To see the output from your Python script, including print statements, set the LOG_LEVEL environment variable to debug when running your eval:

LOG_LEVEL=debug npx promptfoo eval

Alternatively, you can use the --verbose flag:

npx promptfoo eval --verbose

Using the Python debugger (pdb)​

Promptfoo now supports native Python debugging with pdb. To enable it:

export PROMPTFOO_PYTHON_DEBUG_ENABLED=true

Then add breakpoints in your Python code:

import pdb

def call_api(prompt, options, context):
pdb.set_trace() # Debugger will pause here
# Your code...

Handling errors​

If you encounter errors in your Python script, the error message and stack trace will be displayed in the promptfoo output. Make sure to check this information for clues about what might be going wrong in your code.

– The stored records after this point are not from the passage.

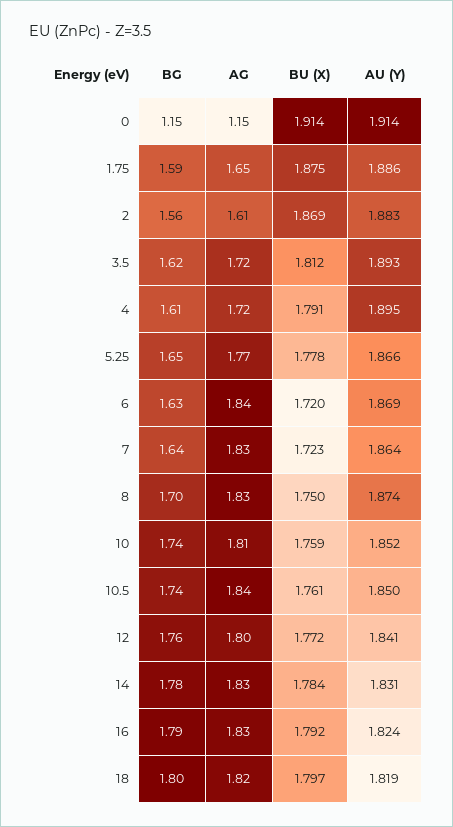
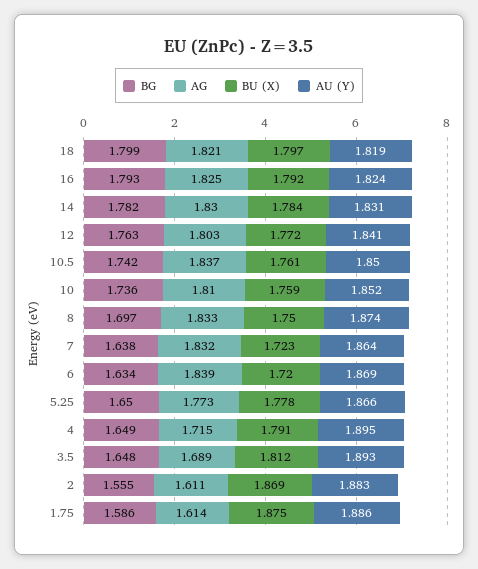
  {
    "BG": {
-     "0": 1.15,
      "1.75": 1.586,
      "2": 1.555,
-     "3.5": 1.62,
+     "3.5": 1.648,
-     "4": 1.61,
+     "4": 1.649,
      "5.25": 1.65,
      "6": 1.634,
      "7": 1.638,
      "8": 1.697,
      "10": 1.736,
      "10.5": 1.742,
      "12": 1.763,
      "14": 1.782,
      "16": 1.793,
      "18": 1.799
    },
    "AG": {
-     "0": 1.15,
-     "1.75": 1.65,
+     "1.75": 1.614,
      "2": 1.611,
-     "3.5": 1.72,
+     "3.5": 1.689,
      "4": 1.715,
      "5.25": 1.773,
      "6": 1.839,
      "7": 1.832,
      "8": 1.833,
      "10": 1.81,
      "10.5": 1.837,
      "12": 1.803,
      "14": 1.83,
      "16": 1.825,
      "18": 1.821
    },
    "BU (X)": {
-     "0": 1.914,
      "1.75": 1.875,
      "2": 1.869,
      "3.5": 1.812,
      "4": 1.791,
      "5.25": 1.778,
      "6": 1.72,
      "7": 1.723,
      "8": 1.75,
      "10": 1.759,
      "10.5": 1.761,
      "12": 1.772,
      "14": 1.784,
      "16": 1.792,
      "18": 1.797
    },
    "AU (Y)": {
-     "0": 1.914,
      "1.75": 1.886,
      "2": 1.883,
      "3.5": 1.893,
      "4": 1.895,
      "5.25": 1.866,
      "6": 1.869,
      "7": 1.864,
      "8": 1.874,
      "10": 1.852,
      "10.5": 1.85,
      "12": 1.841,
      "14": 1.831,
      "16": 1.824,
      "18": 1.819
    }
  }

Remember that promptfoo runs your Python script in a separate process, so some standard debugging techniques may not work as expected. Using logging and remote debugging as described above are the most reliable ways to troubleshoot issues in your Python providers.

Debugging the Database​

  1. Set environment variables:

    export PROMPTFOO_ENABLE_DATABASE_LOGS=true
    export LOG_LEVEL=debug
  2. Run your command:

    npx promptfoo eval
  3. Disable logging when done:

    unset PROMPTFOO_ENABLE_DATABASE_LOGS

Finding log files​

promptfoo logs errors to ${PROMPTFOO_LOG_DIR}/promptfoo-errors.log by default. PROMPTFOO_LOG_DIR defaults to the current working directory, so the log file is created next to where you run your command.

Set PROMPTFOO_DISABLE_ERROR_LOG=true to turn off file logging, or change the location by setting PROMPTFOO_LOG_DIR to a different directory.

Increase verbosity by running commands with LOG_LEVEL=debug.